1. If we were meeting in person, how would you introduce yourself? (job, family, career, ministry, where you live … share whatever details come to mind)

Hi, I’m Kathy. Yes, I do have a strange accent, and no it is not Australian! I live in New Zealand with my husband Phil and our two fantastic teenagers, Jackson who is 18 and Gracie who is 16. Our family is crazy and that is just the way we love it!
Phil and I have been married for 20 years this year and are passionate about seeing God restore broken relationships.
Recently we shifted towns and are now Seniors Pastors at a local Church. It’s challenging but we love it!I have just launched a new ministry for young girls called “Daughters of the King” and have our second event coming up soon!
I love writing, organising, Christmas, french fries and Jesus!

2. What is your favorite thing to write and why?

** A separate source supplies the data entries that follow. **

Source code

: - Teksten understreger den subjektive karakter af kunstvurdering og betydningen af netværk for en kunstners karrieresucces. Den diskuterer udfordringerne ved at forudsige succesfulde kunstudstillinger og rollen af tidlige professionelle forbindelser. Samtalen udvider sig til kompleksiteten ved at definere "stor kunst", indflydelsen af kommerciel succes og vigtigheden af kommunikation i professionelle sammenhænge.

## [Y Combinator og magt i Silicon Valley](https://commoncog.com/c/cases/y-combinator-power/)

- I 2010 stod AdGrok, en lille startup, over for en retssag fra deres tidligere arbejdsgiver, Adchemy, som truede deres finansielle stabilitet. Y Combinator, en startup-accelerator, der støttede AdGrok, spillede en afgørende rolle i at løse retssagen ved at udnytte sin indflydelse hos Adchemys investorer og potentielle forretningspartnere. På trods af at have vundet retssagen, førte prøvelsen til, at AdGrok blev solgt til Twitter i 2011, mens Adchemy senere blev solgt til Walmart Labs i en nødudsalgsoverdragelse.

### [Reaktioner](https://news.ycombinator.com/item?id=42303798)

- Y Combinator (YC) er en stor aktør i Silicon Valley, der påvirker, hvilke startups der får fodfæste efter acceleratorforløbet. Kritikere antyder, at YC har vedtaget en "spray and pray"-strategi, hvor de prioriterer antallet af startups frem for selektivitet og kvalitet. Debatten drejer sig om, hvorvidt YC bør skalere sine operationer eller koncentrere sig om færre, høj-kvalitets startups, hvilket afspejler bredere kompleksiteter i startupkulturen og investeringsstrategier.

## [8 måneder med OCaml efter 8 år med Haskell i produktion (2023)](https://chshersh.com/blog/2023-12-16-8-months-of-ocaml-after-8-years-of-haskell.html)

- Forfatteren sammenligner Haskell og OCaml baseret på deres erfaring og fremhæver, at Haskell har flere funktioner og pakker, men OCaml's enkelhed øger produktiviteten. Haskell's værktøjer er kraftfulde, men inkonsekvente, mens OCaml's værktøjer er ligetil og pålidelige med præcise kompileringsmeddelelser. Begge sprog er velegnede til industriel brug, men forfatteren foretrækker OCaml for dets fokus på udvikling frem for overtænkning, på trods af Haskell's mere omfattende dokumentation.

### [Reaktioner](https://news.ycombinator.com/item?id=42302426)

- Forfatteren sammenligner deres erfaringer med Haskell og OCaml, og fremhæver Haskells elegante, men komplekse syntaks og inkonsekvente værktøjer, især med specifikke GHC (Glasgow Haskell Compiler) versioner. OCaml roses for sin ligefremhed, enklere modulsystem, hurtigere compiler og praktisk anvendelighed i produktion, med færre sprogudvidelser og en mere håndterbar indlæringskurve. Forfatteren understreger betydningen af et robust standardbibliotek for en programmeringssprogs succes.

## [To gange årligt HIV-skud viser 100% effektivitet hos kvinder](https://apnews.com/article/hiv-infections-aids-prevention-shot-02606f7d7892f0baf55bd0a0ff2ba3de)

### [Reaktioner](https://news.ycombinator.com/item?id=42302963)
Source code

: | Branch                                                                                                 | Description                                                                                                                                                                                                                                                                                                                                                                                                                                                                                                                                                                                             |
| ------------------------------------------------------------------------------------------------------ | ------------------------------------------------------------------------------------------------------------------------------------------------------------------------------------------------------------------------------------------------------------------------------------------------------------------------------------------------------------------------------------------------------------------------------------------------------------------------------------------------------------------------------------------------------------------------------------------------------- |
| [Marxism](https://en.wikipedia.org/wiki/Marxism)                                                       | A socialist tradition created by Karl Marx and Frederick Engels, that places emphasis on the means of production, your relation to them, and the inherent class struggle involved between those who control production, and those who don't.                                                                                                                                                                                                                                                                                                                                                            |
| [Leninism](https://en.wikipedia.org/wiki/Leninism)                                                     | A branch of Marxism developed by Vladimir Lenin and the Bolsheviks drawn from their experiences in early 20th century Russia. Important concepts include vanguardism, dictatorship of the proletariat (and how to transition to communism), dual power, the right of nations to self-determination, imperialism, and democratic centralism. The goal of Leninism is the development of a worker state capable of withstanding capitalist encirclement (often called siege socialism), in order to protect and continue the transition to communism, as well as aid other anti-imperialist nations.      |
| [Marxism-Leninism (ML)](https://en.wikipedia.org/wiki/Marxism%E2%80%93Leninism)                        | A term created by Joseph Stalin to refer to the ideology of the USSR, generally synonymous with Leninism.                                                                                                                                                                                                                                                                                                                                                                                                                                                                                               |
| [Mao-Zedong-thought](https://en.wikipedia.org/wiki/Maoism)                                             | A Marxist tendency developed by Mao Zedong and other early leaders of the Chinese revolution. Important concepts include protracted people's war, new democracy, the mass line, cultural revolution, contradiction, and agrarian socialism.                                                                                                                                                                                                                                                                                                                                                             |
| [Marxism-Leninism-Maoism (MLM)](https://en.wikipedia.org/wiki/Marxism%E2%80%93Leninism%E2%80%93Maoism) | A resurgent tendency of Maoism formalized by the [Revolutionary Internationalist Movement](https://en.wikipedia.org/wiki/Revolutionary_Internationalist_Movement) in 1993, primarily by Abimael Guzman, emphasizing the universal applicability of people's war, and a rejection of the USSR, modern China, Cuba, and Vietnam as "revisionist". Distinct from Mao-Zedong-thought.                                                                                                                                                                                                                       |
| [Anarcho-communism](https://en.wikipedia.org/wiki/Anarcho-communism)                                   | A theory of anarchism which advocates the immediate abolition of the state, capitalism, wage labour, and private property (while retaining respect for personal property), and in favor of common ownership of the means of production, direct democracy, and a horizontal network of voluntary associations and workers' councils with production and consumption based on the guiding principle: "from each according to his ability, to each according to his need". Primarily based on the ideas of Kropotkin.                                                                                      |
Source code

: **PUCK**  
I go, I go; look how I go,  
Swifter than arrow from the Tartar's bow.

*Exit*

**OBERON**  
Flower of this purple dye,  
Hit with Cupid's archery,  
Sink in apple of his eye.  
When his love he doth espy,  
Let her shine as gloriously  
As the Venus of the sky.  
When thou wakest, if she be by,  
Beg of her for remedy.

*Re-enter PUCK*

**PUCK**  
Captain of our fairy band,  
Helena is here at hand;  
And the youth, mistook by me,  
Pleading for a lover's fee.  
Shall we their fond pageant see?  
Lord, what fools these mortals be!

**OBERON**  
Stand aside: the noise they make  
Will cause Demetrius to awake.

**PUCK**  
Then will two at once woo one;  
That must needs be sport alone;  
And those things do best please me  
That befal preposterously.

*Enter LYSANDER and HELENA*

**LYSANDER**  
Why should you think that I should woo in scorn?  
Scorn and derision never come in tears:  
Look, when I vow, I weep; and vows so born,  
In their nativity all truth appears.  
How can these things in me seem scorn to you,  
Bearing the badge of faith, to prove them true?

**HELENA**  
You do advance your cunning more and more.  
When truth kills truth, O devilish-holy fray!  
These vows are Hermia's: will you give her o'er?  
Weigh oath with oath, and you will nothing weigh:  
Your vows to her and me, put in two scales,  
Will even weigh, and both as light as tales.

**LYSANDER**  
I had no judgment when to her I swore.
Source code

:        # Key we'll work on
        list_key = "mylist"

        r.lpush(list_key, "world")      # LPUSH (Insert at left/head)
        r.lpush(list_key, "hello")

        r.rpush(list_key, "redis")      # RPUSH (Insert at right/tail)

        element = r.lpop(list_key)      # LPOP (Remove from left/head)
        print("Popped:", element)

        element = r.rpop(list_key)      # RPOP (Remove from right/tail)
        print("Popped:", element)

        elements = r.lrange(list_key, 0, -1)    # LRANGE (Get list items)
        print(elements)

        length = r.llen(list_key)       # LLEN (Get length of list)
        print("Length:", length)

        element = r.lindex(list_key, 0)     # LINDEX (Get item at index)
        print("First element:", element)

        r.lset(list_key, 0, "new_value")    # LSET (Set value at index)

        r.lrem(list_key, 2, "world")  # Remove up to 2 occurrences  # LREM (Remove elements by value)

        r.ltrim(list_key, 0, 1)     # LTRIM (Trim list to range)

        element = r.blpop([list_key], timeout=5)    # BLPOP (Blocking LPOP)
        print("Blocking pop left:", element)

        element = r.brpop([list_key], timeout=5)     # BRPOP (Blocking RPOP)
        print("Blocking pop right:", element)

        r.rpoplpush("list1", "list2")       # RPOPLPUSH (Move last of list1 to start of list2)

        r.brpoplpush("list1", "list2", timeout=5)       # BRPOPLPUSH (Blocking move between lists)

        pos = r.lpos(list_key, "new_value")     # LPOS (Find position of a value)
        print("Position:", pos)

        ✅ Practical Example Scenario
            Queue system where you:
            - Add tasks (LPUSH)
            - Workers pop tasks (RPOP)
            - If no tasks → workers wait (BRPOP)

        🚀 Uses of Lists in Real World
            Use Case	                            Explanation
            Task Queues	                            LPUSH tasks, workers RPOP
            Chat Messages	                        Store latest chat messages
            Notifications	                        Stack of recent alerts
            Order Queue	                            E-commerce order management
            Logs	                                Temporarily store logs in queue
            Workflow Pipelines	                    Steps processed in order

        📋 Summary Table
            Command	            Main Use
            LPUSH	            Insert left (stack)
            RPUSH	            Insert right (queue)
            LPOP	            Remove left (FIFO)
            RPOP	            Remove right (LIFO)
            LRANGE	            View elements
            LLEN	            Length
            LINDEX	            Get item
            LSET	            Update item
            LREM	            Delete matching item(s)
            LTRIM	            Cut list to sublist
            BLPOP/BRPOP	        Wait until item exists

I love to write from the heart! I am currently studying at Bible College so have been doing a lot of theological writing and so I love to get back to blog writing and write whatever comes to heart. I know God has called me to encourage women, so this is who I target my writing for (although I do know of lots of men who read my blog!)

3. What is your favorite thing to read and why? (If this question is too broad for you avid readers, what’s a favorite book or blog you’ve read lately?)

During the year I tend to stick to self-help books, books to encourage me and books which will help me to grow. Over the holidays (our summer is Dec/Jan) I LOVE to read Amish novels, as they just take me to a whole nother world, one so much simpler than the one I live in!

mickey4. If you could choose to do anything for a day, what would it be?

Go to Disneyland! It is my most favourite place (yes, you guessed it, I am just a big kid!) I have been 4 times (which is no easy feat from NZ) and I am definitely planning on going back!

 

 

5. What’s one thing you love about your blog and one thing you’d like to improve?

I love that it is my own wee place in cyber-space where I can be myself and write what I like with no expectations from others! One thing I would like to improve on is my knowledge of behind the scenes operations!

6. [Lightening Round] Would you rather …

  • Read on Kindle or paperback? Paperback
  • Drink coffee or tea? Coke Zero
  • Go to a musical or a movie? Both!
  • Vacation at the beach or the mountains? The Mountains
  • Have an exciting night out or a relaxing night in? Depends! Mostly an introvert but do love a good night out!
  • Watch sports, play sports, or no sports? Watch sports

Thanks for taking the time to get to know me a little better.
Looking forward to seeing you all in a few weeks!